%%

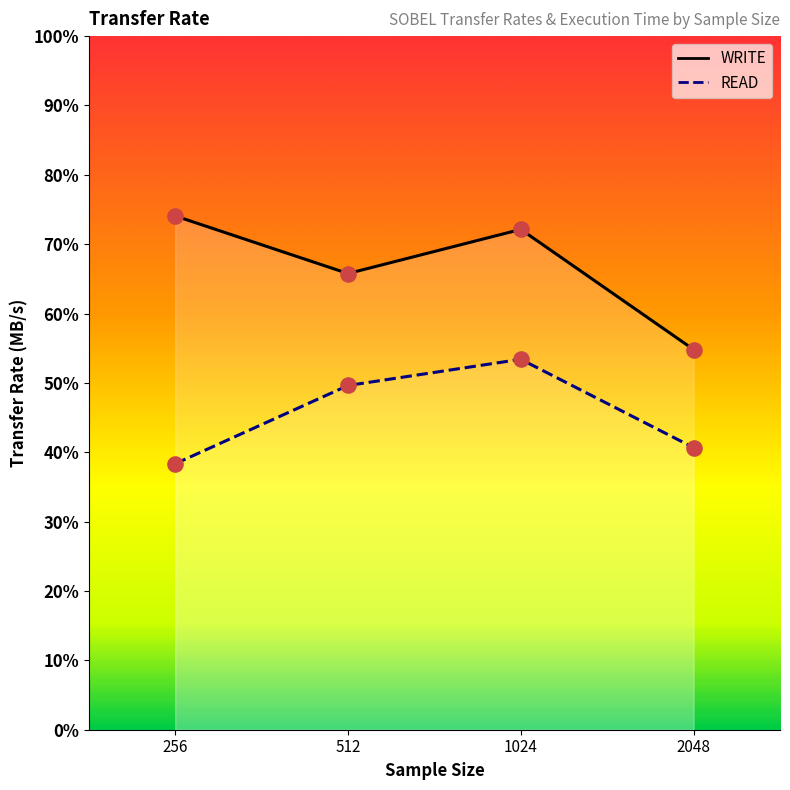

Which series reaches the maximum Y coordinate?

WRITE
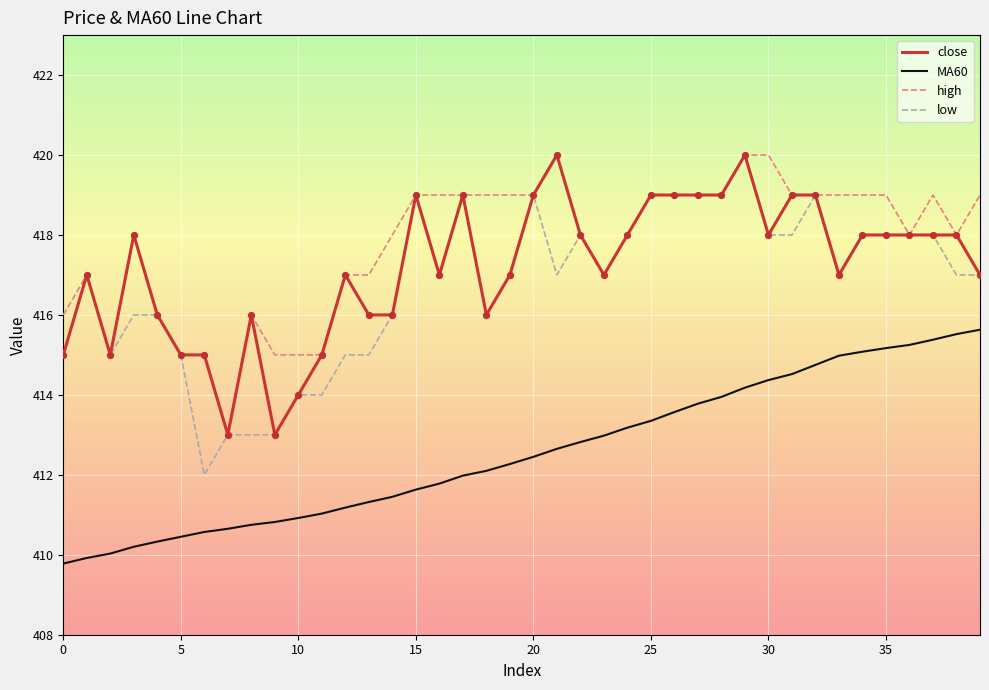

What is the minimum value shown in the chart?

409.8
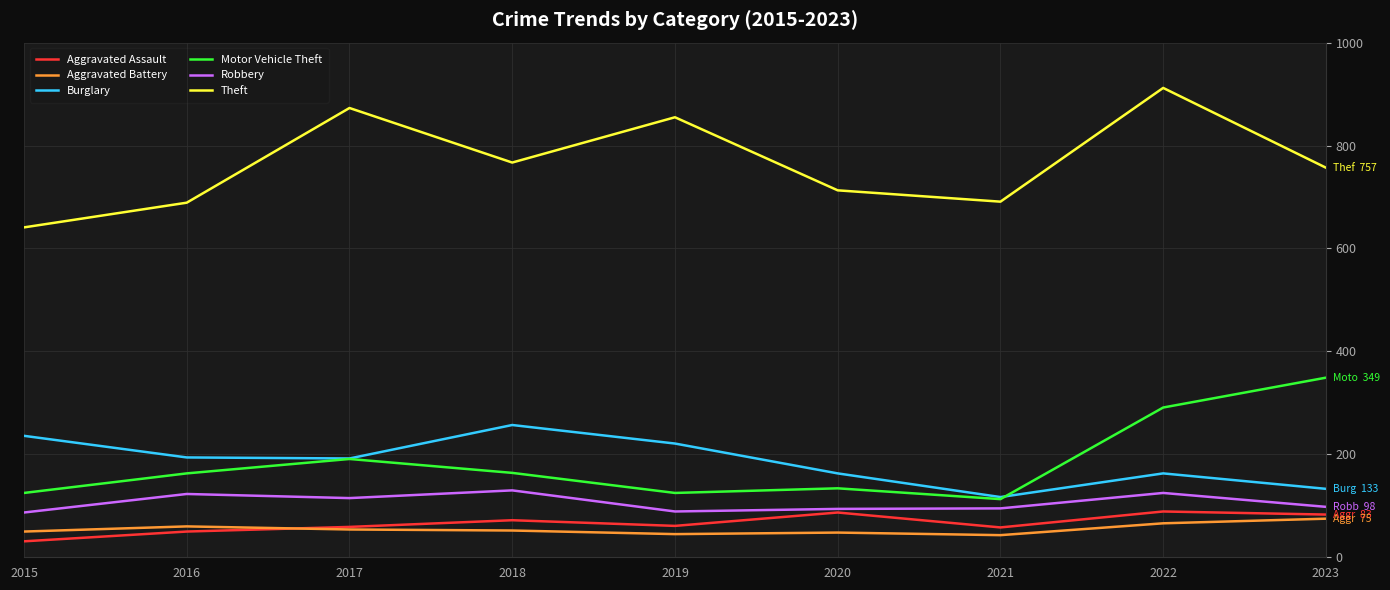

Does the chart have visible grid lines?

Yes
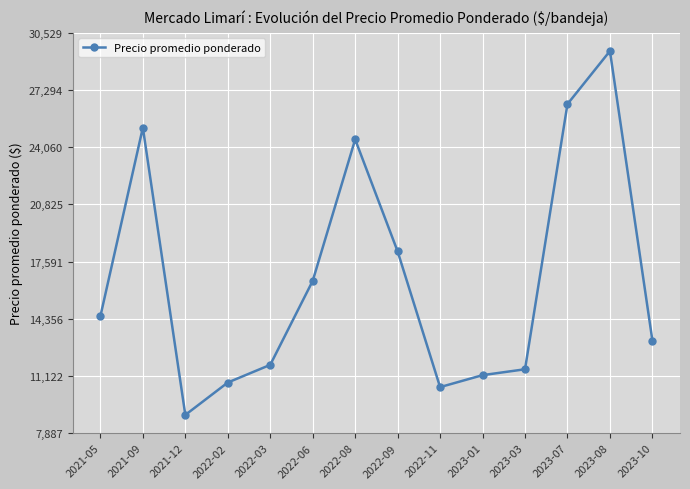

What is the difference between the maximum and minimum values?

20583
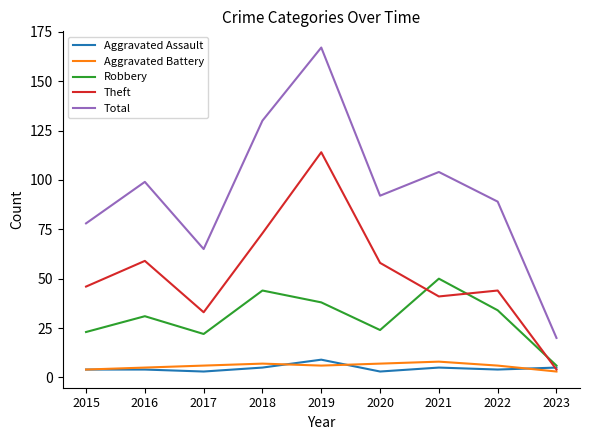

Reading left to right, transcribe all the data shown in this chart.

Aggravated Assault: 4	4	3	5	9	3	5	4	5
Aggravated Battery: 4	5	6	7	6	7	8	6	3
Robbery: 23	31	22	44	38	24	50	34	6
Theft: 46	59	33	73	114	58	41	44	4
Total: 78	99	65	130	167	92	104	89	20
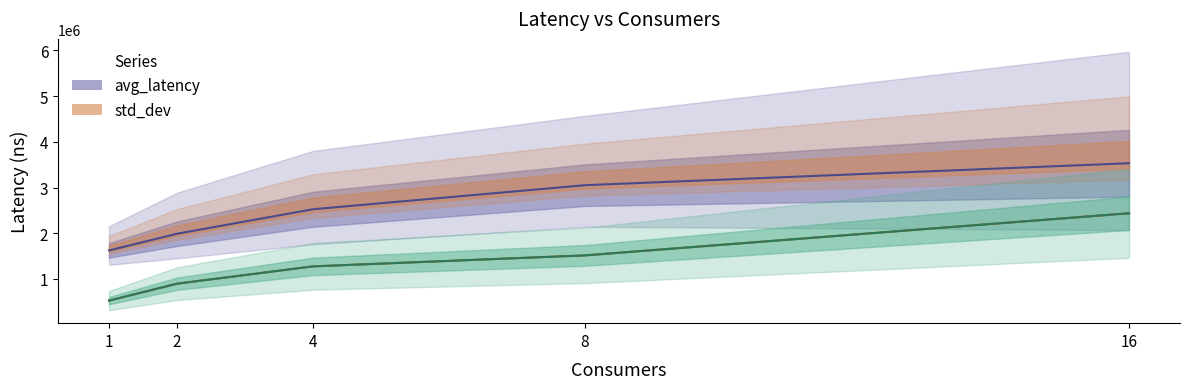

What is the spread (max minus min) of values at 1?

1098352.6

%%

Repeat the listing word for word, from its start through the line containing "Reading left to", including that line. Leave the pictures out.

Which series reaches the maximum Y coordinate?

WRITE

What is the minimum value shown in the chart?

409.8

Does the chart have visible grid lines?

Yes

What is the difference between the maximum and minimum values?

20583

Reading left to right, transcribe all the data shown in this chart.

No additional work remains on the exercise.